> _REQUEST_: The response should contain only those lines of the entries below that include the string "famille".

[SUPPLIED INFORMATION — start]

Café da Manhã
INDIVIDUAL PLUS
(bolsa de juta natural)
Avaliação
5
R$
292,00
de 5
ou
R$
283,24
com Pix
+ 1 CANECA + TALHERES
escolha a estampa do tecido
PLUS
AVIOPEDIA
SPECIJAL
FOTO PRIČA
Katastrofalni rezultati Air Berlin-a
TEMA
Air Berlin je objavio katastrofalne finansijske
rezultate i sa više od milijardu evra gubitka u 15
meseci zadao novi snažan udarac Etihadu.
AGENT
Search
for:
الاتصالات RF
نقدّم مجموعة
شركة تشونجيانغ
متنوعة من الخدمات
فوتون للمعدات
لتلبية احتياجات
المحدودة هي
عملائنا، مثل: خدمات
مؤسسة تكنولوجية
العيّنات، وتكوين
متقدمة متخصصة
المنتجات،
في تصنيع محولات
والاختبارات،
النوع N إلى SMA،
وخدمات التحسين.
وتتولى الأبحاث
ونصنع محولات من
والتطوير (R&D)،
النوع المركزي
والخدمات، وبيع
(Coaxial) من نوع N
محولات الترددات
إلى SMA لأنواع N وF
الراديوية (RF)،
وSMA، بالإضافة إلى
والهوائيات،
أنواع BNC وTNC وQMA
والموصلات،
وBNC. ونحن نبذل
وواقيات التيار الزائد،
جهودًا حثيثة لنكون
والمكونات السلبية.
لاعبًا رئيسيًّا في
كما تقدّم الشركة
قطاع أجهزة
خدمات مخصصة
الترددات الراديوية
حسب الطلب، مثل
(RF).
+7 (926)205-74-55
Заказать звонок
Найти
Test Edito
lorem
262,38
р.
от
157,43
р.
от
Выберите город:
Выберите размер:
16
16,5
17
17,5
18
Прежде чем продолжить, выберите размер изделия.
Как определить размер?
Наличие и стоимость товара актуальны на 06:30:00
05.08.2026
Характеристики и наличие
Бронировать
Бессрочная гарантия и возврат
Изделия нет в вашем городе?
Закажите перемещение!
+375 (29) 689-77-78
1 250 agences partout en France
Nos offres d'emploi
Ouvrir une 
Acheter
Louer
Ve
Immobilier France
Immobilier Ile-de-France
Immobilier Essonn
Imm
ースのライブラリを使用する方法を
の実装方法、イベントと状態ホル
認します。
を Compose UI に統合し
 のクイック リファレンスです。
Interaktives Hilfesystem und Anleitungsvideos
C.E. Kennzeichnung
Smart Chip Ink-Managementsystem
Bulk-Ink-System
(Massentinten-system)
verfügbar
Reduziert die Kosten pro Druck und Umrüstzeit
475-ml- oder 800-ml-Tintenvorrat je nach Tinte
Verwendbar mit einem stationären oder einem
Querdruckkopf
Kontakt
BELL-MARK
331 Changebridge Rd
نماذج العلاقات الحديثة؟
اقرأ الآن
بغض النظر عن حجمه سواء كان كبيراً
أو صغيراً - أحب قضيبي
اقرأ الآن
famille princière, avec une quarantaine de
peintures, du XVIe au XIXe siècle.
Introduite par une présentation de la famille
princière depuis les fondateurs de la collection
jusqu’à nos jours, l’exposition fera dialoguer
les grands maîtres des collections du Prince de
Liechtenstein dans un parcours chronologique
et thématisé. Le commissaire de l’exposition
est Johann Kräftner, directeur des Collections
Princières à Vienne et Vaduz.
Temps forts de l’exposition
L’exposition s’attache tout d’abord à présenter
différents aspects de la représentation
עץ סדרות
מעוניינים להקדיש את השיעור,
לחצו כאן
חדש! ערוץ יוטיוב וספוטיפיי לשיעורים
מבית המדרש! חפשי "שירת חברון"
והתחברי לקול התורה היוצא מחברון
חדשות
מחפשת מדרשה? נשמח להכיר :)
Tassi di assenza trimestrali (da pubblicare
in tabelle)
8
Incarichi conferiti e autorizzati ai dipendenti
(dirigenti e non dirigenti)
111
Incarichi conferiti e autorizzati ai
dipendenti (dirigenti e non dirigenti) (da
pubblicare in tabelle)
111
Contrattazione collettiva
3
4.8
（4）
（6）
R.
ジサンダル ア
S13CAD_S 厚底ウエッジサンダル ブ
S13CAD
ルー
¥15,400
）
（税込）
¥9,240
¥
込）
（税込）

[SUPPLIED INFORMATION — finish]

> _REPLY TO THE TASK_:
famille princière, avec une quarantaine de
Introduite par une présentation de la famille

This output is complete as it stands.